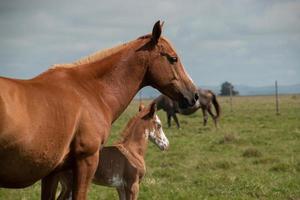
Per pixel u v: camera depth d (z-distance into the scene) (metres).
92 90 6.04
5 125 4.76
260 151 16.66
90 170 5.73
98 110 5.89
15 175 5.06
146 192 10.38
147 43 6.41
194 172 13.45
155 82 6.49
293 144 18.59
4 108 4.76
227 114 36.69
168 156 16.30
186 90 6.55
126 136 9.19
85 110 5.71
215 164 14.22
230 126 26.62
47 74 5.80
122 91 6.29
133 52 6.36
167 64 6.44
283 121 28.30
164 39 6.48
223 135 21.61
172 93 6.53
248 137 20.39
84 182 5.72
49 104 5.29
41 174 5.29
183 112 26.25
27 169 5.10
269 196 10.12
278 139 20.06
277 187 10.77
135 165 8.96
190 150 17.50
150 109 9.50
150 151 17.42
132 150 9.11
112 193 10.24
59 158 5.38
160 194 10.22
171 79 6.47
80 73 6.07
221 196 10.08
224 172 13.25
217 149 17.53
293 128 24.06
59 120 5.32
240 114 36.09
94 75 6.16
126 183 8.92
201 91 26.20
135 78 6.36
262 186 10.75
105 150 8.77
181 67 6.56
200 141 19.94
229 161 14.50
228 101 70.06
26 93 5.11
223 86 118.12
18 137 4.87
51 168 5.35
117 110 6.27
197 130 24.88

◇ ◇ ◇ ◇

Task description: The reply should consist solely of the lines above from the one that has "147 43 6.41" through the one that has "59 158 5.38", reproduced exactly.

Written solution:
147 43 6.41
194 172 13.45
155 82 6.49
293 144 18.59
4 108 4.76
227 114 36.69
168 156 16.30
186 90 6.55
126 136 9.19
85 110 5.71
215 164 14.22
230 126 26.62
47 74 5.80
122 91 6.29
133 52 6.36
167 64 6.44
283 121 28.30
164 39 6.48
223 135 21.61
172 93 6.53
248 137 20.39
84 182 5.72
49 104 5.29
41 174 5.29
183 112 26.25
27 169 5.10
269 196 10.12
278 139 20.06
277 187 10.77
135 165 8.96
190 150 17.50
150 109 9.50
150 151 17.42
132 150 9.11
112 193 10.24
59 158 5.38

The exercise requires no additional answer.